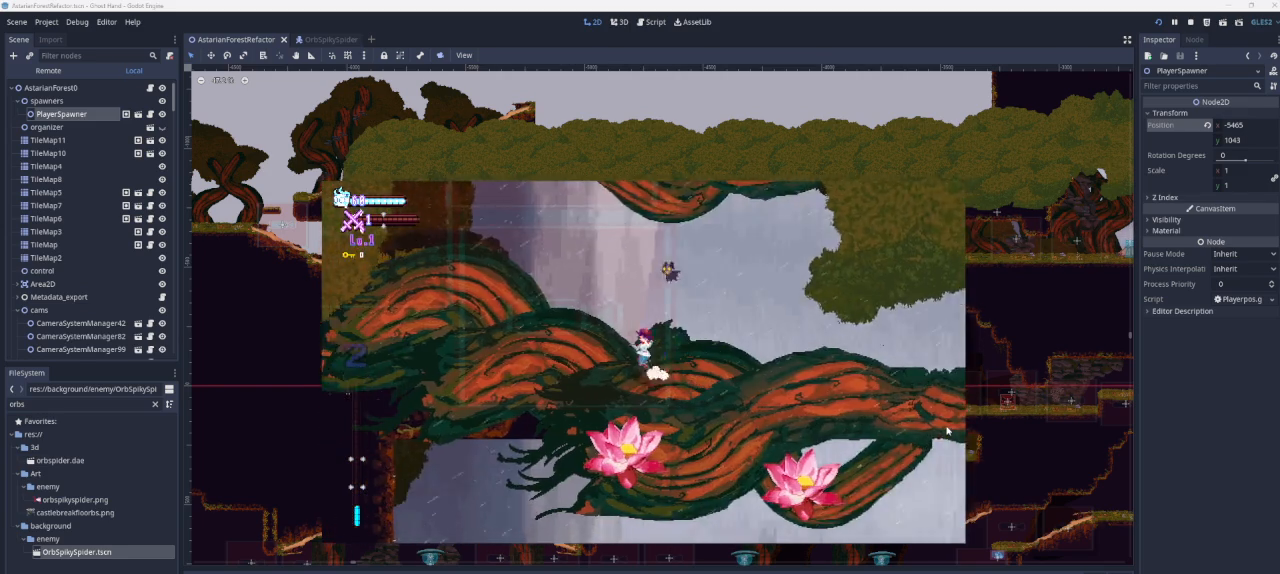
{"buttons": ["CROSS"], "left_stick": "left", "right_stick": "center", "events": [[367, "CROSS", "up"], [500, "CROSS", "down"]]}
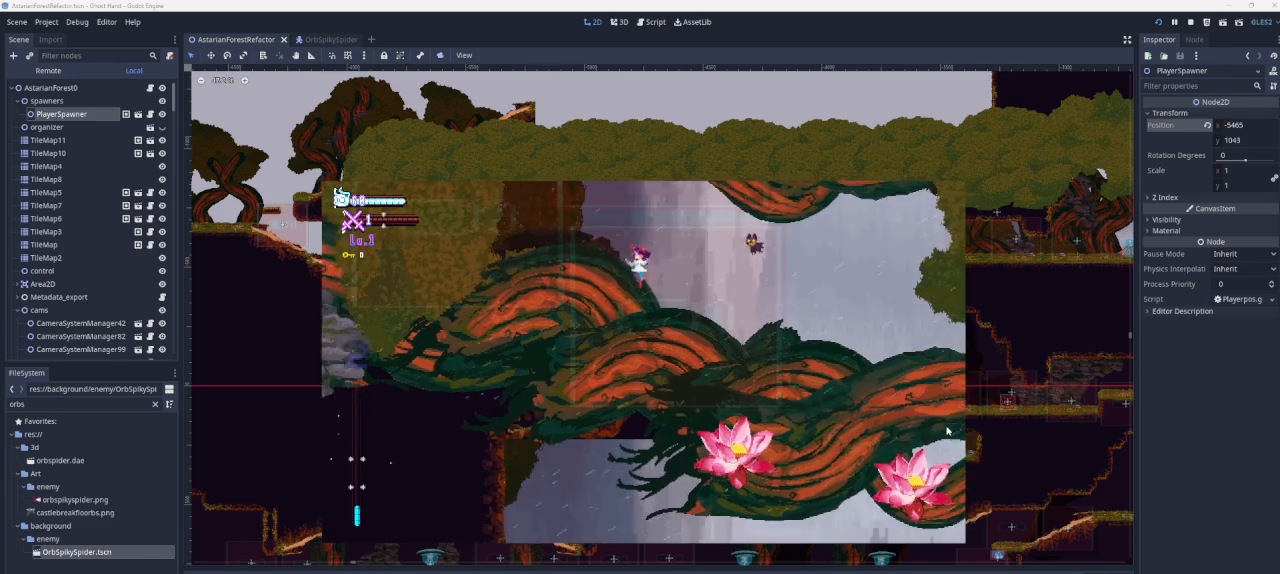
{"buttons": [], "left_stick": "center", "right_stick": "center", "events": [[233, "CROSS", "up"], [500, "left_stick", "center"]]}
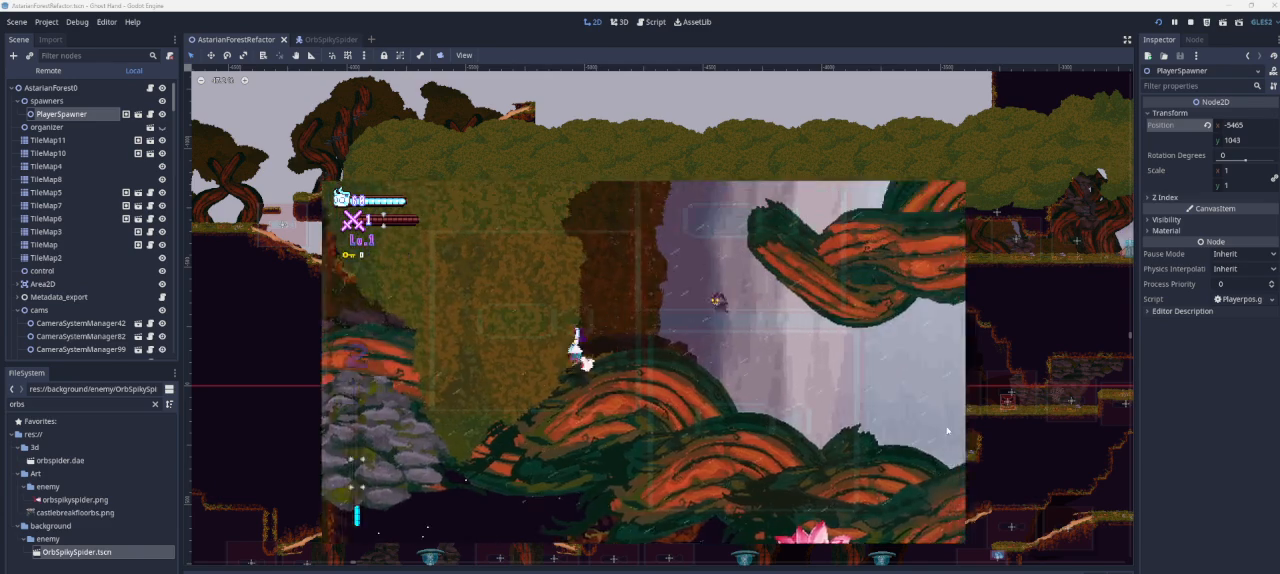
{"buttons": ["CROSS"], "left_stick": "right", "right_stick": "center", "events": [[100, "left_stick", "right"], [233, "CROSS", "down"]]}
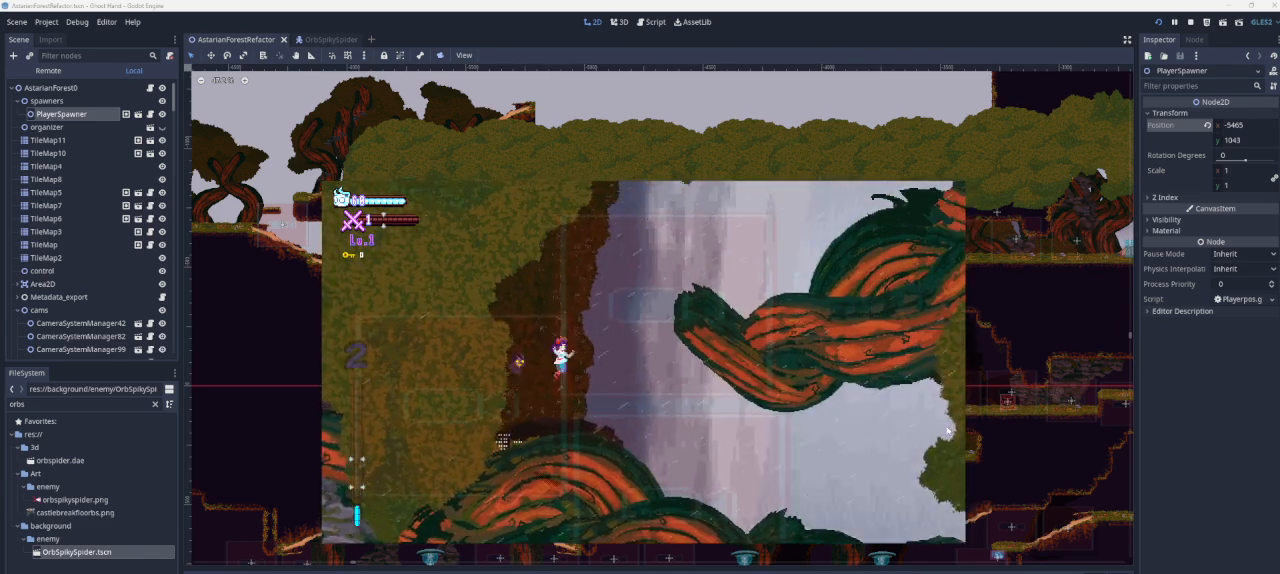
{"buttons": ["CROSS"], "left_stick": "right", "right_stick": "center", "events": []}
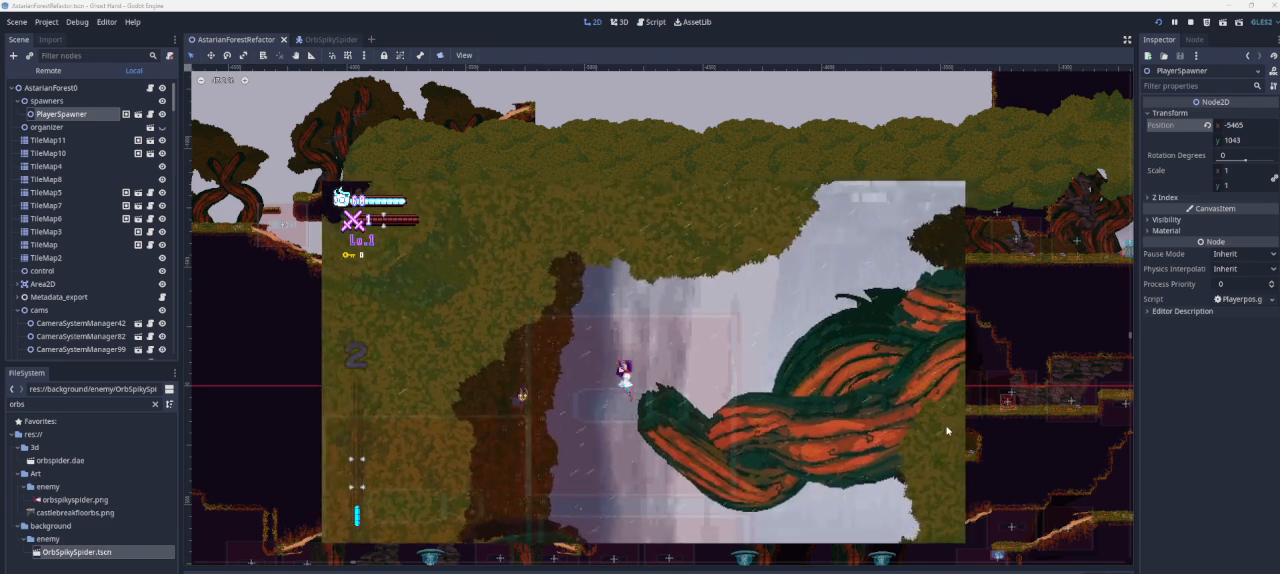
{"buttons": [], "left_stick": "right", "right_stick": "center", "events": [[367, "CROSS", "up"]]}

****

◆ **What to work on**
Pictures in the records above are left out; print everything else exactly as written.

◆ **Completed task**
{"buttons": ["CROSS"], "left_stick": "left", "right_stick": "center", "events": [[367, "CROSS", "up"], [500, "CROSS", "down"]]}
{"buttons": [], "left_stick": "center", "right_stick": "center", "events": [[233, "CROSS", "up"], [500, "left_stick", "center"]]}
{"buttons": ["CROSS"], "left_stick": "right", "right_stick": "center", "events": [[100, "left_stick", "right"], [233, "CROSS", "down"]]}
{"buttons": ["CROSS"], "left_stick": "right", "right_stick": "center", "events": []}
{"buttons": [], "left_stick": "right", "right_stick": "center", "events": [[367, "CROSS", "up"]]}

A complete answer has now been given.